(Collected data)
━━━
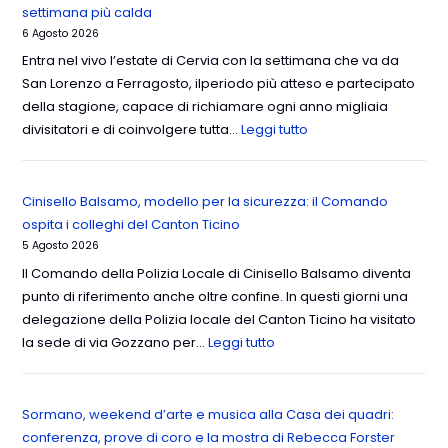
settimana più calda
6 Agosto 2026
Entra nel vivo l’estate di Cervia con la settimana che va da
San Lorenzo a Ferragosto, ilperiodo più atteso e partecipato
della stagione, capace di richiamare ogni anno migliaia
divisitatori e di coinvolgere tutta…
Leggi tutto
Cinisello Balsamo, modello per la sicurezza: il Comando
ospita i colleghi del Canton Ticino
5 Agosto 2026
Il Comando della Polizia Locale di Cinisello Balsamo diventa
punto di riferimento anche oltre confine. In questi giorni una
delegazione della Polizia locale del Canton Ticino ha visitato
la sede di via Gozzano per…
Leggi tutto
Sormano, weekend d’arte e musica alla Casa dei quadri:
conferenza, prove di coro e la mostra di Rebecca Forster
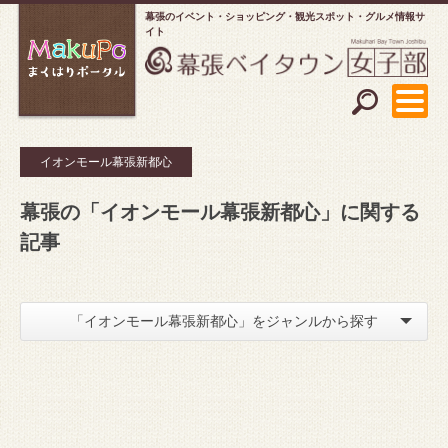
幕張のイベント・ショッピング
観光スポット・グルメ情報サ
イト
イオンモール幕張新都心
幕張の「イオンモール幕張新都心」に関する
記事
「イオンモール幕張新都心」をジャンルから探す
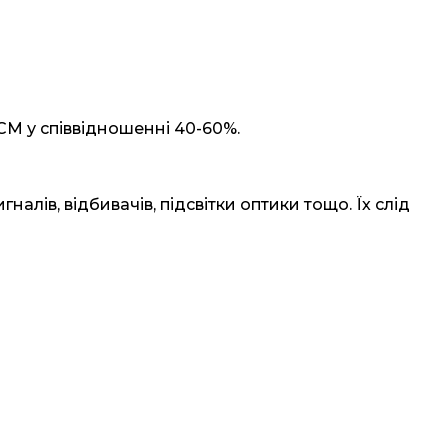
CM у співвідношенні 40-60%.
налів, відбивачів, підсвітки оптики тощо. Їх слід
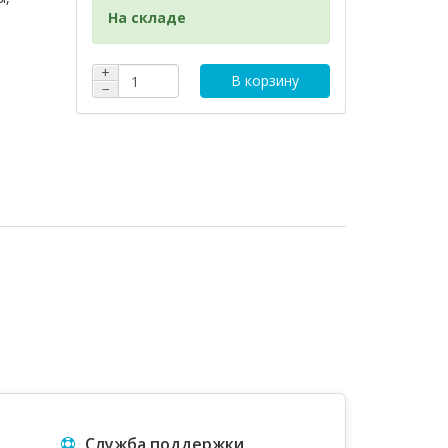
На складе
+
В корзину
−
Служба поддержки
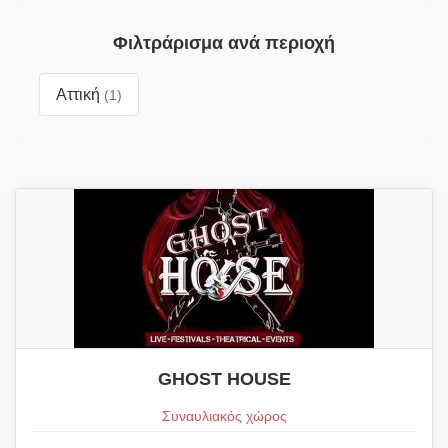
Φιλτράρισμα ανά περιοχή
Αττική
(1)
GHOST HOUSE
Συναυλιακός χώρος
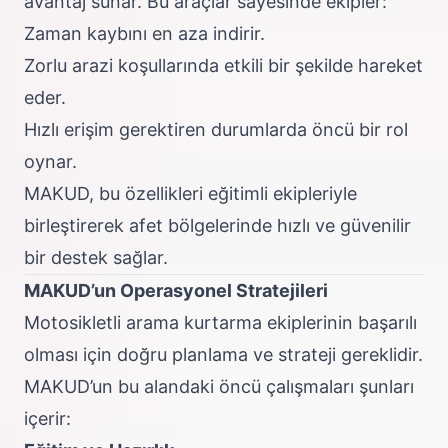
avantaj sunar. Bu araçlar sayesinde ekipler:
Zaman kaybını en aza indirir.
Zorlu arazi koşullarında etkili bir şekilde hareket
eder.
Hızlı erişim gerektiren durumlarda öncü bir rol
oynar.
MAKUD, bu özellikleri eğitimli ekipleriyle
birleştirerek afet bölgelerinde hızlı ve güvenilir
bir destek sağlar.
MAKUD’un Operasyonel Stratejileri
Motosikletli arama kurtarma ekiplerinin başarılı
olması için doğru planlama ve strateji gereklidir.
MAKUD’un bu alandaki öncü çalışmaları şunları
içerir:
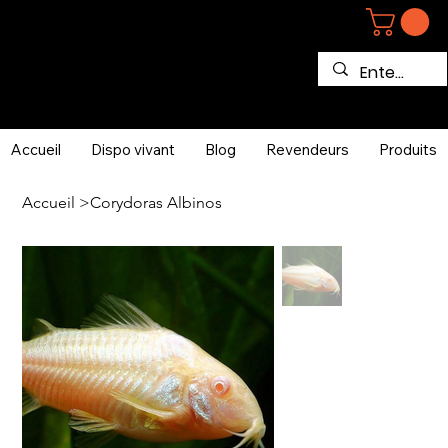
Accueil
Dispo vivant
Blog
Revendeurs
Produits
Accueil
>
Corydoras Albinos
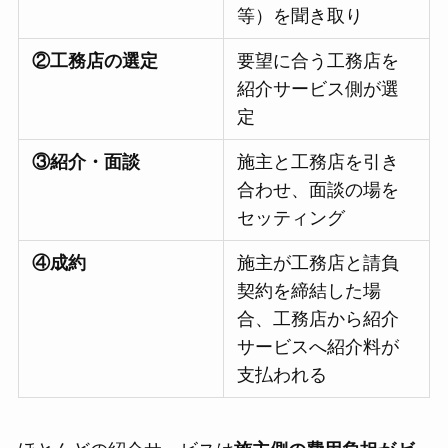
等）を聞き取り
②工務店の選定
要望に合う工務店を
紹介サービス側が選
定
③紹介・面談
施主と工務店を引き
合わせ、面談の場を
セッティング
④成約
施主が工務店と請負
契約を締結した場
合、工務店から紹介
サービスへ紹介料が
支払われる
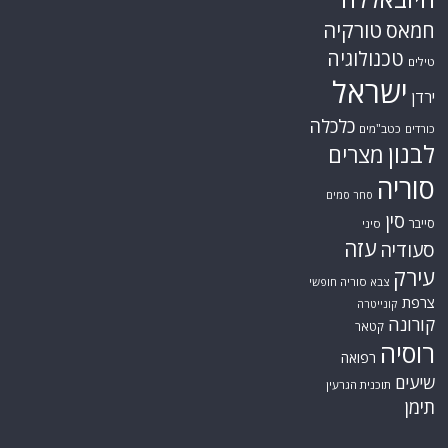
טורקיה
חמאס
טכנולוגיה
טילים
ישראל
ירדן
כלכלה
כורדים
כטב"מים
לבנון
מצרים
סוריה
סחר סמים
סין
סייבר
סיני
עזה
סעודיה
עירק
צבא סוריה חופשי
צרפת
קונייטרה
קורונה
קטאר
רוסיה
רפואה
שיעים
תוכנית הגרעין
תימן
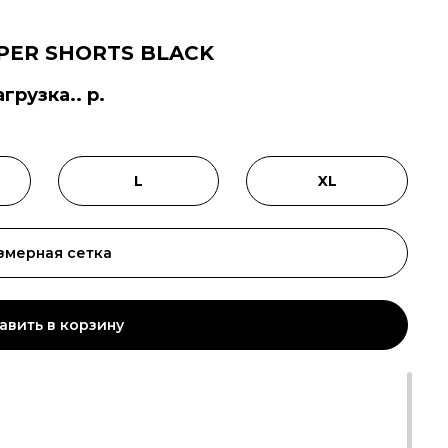
PER SHORTS BLACK
агрузка.. р.
L
XL
змерная сетка
авить в корзину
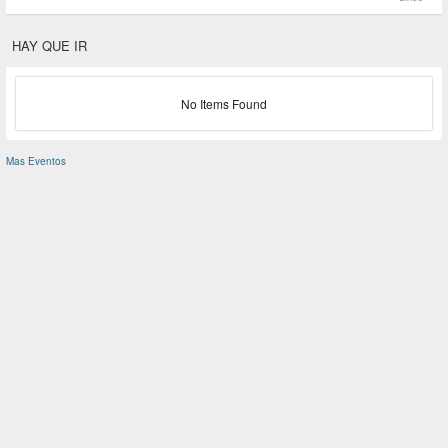
HAY QUE IR
No Items Found
Mas Eventos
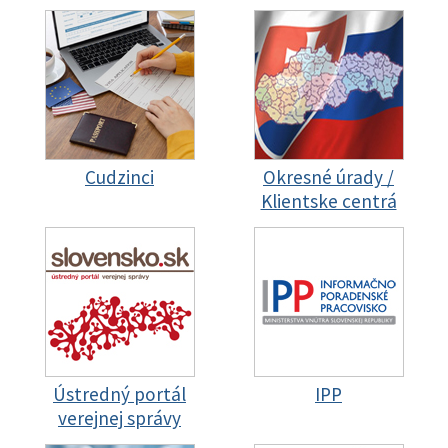
Cudzinci
Okresné úrady /
Klientske centrá
Ústredný portál
IPP
verejnej správy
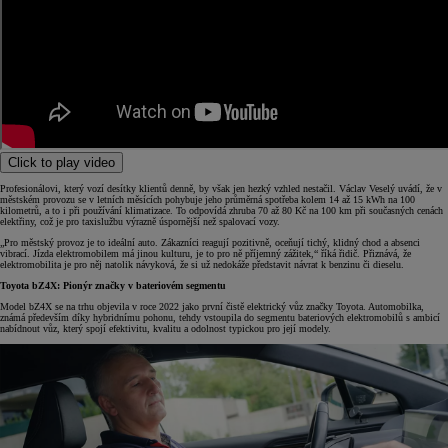
Click to play video
Profesionálovi, který vozí desítky klientů denně, by však jen hezký vzhled nestačil. Václav Veselý uvádí, že v
městském provozu se v letních měsících pohybuje jeho průměrná spotřeba kolem 14 až 15 kWh na 100
kilometrů, a to i při používání klimatizace. To odpovídá zhruba 70 až 80 Kč na 100 km při současných cenách
elektřiny, což je pro taxislužbu výrazně úspornější než spalovací vozy.
„Pro městský provoz je to ideální auto. Zákazníci reagují pozitivně, oceňují tichý, klidný chod a absenci
vibrací. Jízda elektromobilem má jinou kulturu, je to pro ně příjemný zážitek,“ říká řidič. Přiznává, že
elektromobilita je pro něj natolik návyková, že si už nedokáže představit návrat k benzinu či dieselu.
Toyota bZ4X: Pionýr značky v bateriovém segmentu
Model bZ4X se na trhu objevila v roce 2022 jako první čistě elektrický vůz značky Toyota. Automobilka,
známá především díky hybridnímu pohonu, tehdy vstoupila do segmentu bateriových elektromobilů s ambicí
nabídnout vůz, který spojí efektivitu, kvalitu a odolnost typickou pro její modely.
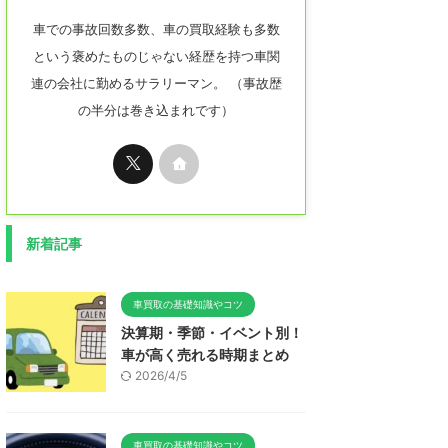
車での事故回数多数、車の買取経験も多数
という褒めたものじゃない経歴を持つ車関
連の会社に勤めるサラリーマン。 （事故歴
の半分は巻き込まれです）
新着記事
車買取の基礎知識やコツ
決算期・季節・イベント別！
車が高く売れる時期まとめ
2026/4/5
車買取の基礎知識やコツ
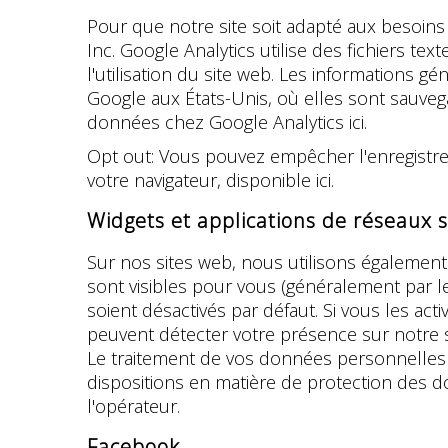
Pour que notre site soit adapté aux besoins
Inc. Google Analytics utilise des fichiers text
l'utilisation du site web. Les informations g
Google aux États-Unis, où elles sont sauvega
données chez Google Analytics ici.
Opt out: Vous pouvez empêcher l'enregistr
votre navigateur, disponible ici.
Widgets et applications de réseaux 
Sur nos sites web, nous utilisons également
sont visibles pour vous (généralement par l
soient désactivés par défaut. Si vous les a
peuvent détecter votre présence sur notre sit
Le traitement de vos données personnelles s
dispositions en matière de protection des 
l'opérateur.
Facebook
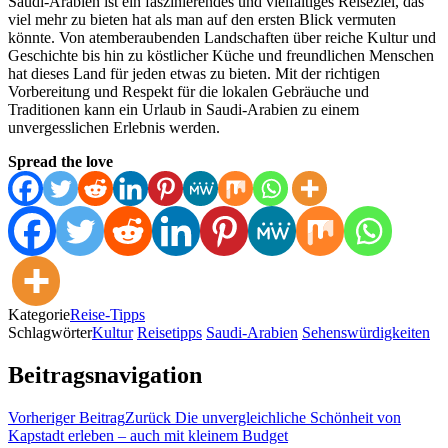
Saudi-Arabien ist ein faszinierendes und vielfältiges Reiseziel, das
viel mehr zu bieten hat als man auf den ersten Blick vermuten
könnte. Von atemberaubenden Landschaften über reiche Kultur und
Geschichte bis hin zu köstlicher Küche und freundlichen Menschen
hat dieses Land für jeden etwas zu bieten. Mit der richtigen
Vorbereitung und Respekt für die lokalen Gebräuche und
Traditionen kann ein Urlaub in Saudi-Arabien zu einem
unvergesslichen Erlebnis werden.
Spread the love
Kategorie
Reise-Tipps
Schlagwörter
Kultur
Reisetipps
Saudi-Arabien
Sehenswürdigkeiten
Beitragsnavigation
Vorheriger Beitrag
Zurück
Die unvergleichliche Schönheit von
Kapstadt erleben – auch mit kleinem Budget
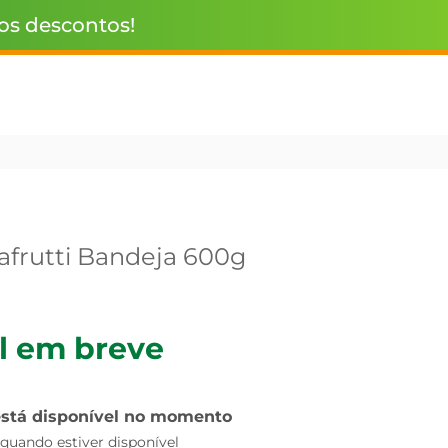
 os descontos!
frutti Bandeja 600g
l em breve
está disponível no momento
uando estiver disponível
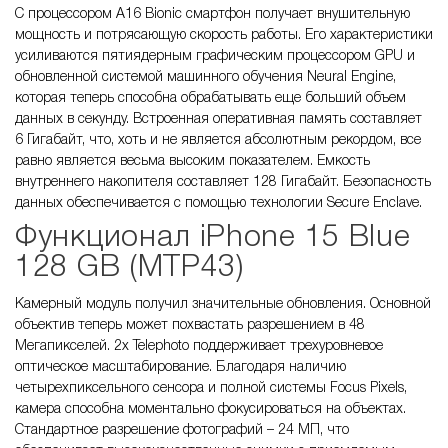
С процессором A16 Bionic смартфон получает внушительную
мощность и потрясающую скорость работы. Его характеристики
усиливаются пятиядерным графическим процессором GPU и
обновленной системой машинного обучения Neural Engine,
которая теперь способна обрабатывать еще больший объем
данных в секунду. Встроенная оперативная память составляет
6 Гигабайт, что, хоть и не является абсолютным рекордом, все
равно является весьма высоким показателем. Емкость
внутреннего накопителя составляет 128 Гигабайт. Безопасность
данных обеспечивается с помощью технологии Secure Enclave.
Функционал iPhone 15 Blue
128 GB (MTP43)
Камерный модуль получил значительные обновления. Основной
объектив теперь может похвастать разрешением в 48
Мегапикселей. 2x Telephoto поддерживает трехуровневое
оптическое масштабирование. Благодаря наличию
четырехпиксельного сенсора и полной системы Focus Pixels,
камера способна моментально фокусироваться на объектах.
Стандартное разрешение фотографий – 24 МП, что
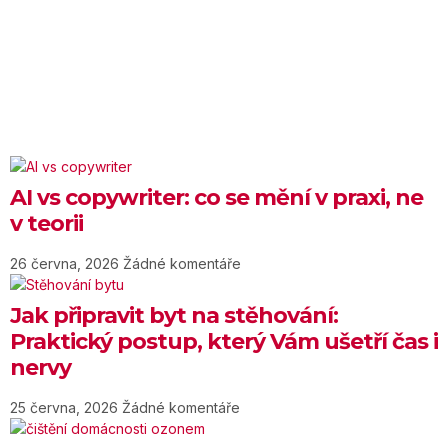
AI vs copywriter: co se mění v praxi, ne
v teorii
26 června, 2026
Žádné komentáře
Jak připravit byt na stěhování:
Praktický postup, který Vám ušetří čas i
nervy
25 června, 2026
Žádné komentáře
━━━
INSTRUCTION: Please express these entries as a JSON list of strings, one string per line and no blank lines. Begin with the line that contains "AI vs copywriter: co se mění v praxi, ne", including it, and continue through the end of the entries.

SOLVED EXERCISE:
[
  "AI vs copywriter: co se mění v praxi, ne",
  "v teorii",
  "26 června, 2026",
  "Žádné komentáře",
  "Jak připravit byt na stěhování:",
  "Praktický postup, který Vám ušetří čas i",
  "nervy",
  "25 června, 2026",
  "Žádné komentáře"
]